(Items from a dataset)
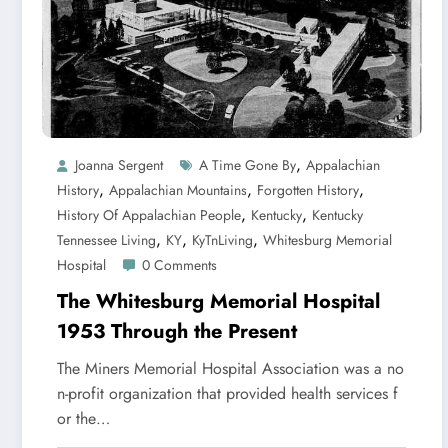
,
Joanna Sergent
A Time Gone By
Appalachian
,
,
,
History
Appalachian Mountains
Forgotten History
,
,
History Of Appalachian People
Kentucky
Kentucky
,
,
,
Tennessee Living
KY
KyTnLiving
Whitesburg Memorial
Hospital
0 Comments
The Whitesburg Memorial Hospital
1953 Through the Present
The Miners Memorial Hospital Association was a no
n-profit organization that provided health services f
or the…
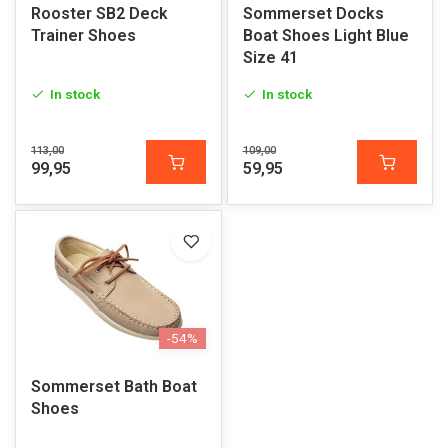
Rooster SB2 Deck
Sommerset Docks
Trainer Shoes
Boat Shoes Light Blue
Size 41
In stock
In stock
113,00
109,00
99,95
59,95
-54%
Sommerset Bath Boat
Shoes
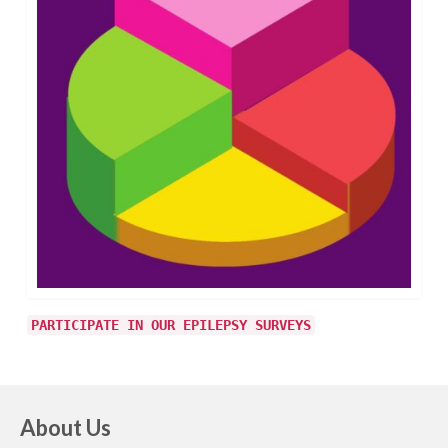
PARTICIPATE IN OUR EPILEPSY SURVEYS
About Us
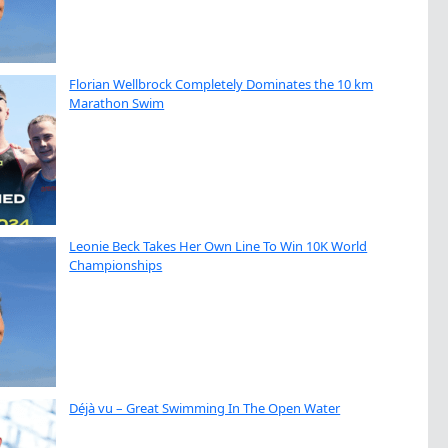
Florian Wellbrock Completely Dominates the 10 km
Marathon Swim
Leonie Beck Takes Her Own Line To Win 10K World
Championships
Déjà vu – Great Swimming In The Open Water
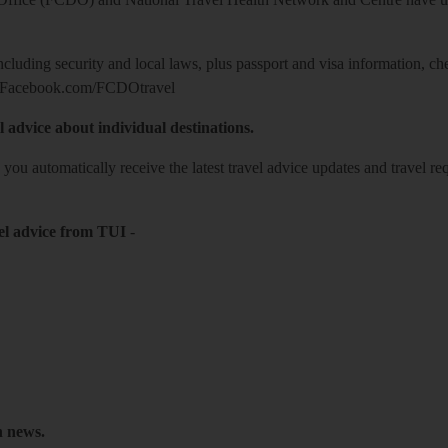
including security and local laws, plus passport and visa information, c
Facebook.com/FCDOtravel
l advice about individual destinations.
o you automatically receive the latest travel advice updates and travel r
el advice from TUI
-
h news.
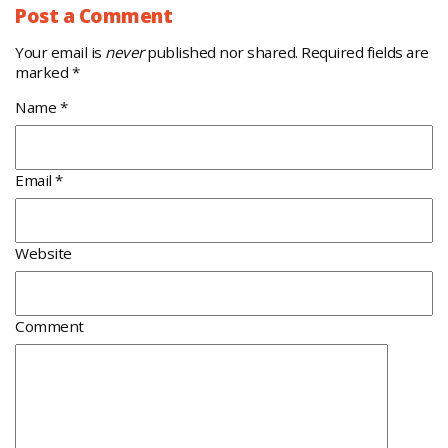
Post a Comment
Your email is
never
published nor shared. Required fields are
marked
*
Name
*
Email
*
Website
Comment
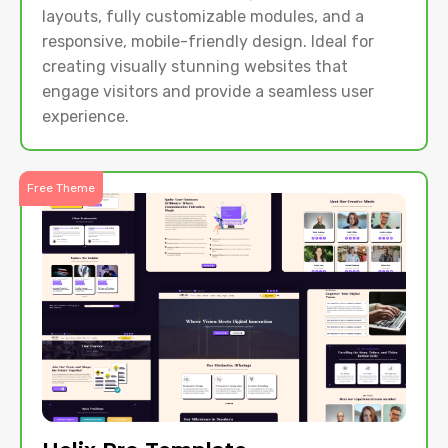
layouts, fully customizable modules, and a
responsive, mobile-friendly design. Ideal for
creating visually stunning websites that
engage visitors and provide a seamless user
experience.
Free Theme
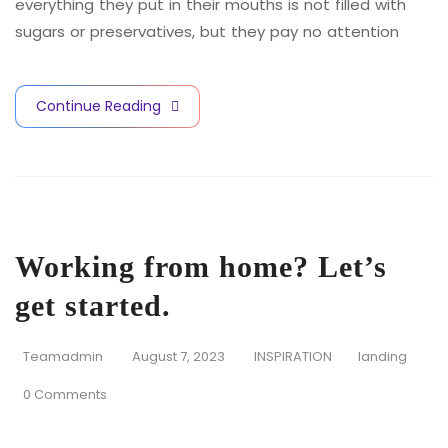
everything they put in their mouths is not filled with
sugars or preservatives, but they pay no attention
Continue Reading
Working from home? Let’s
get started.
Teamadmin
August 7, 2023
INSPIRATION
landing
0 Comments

● TO DO
Lines holding "Shoes" in the data above: copy each of them.

● RESULT FOR THIS EXERCISE
Trainer Shoes
Boat Shoes Light Blue
Shoes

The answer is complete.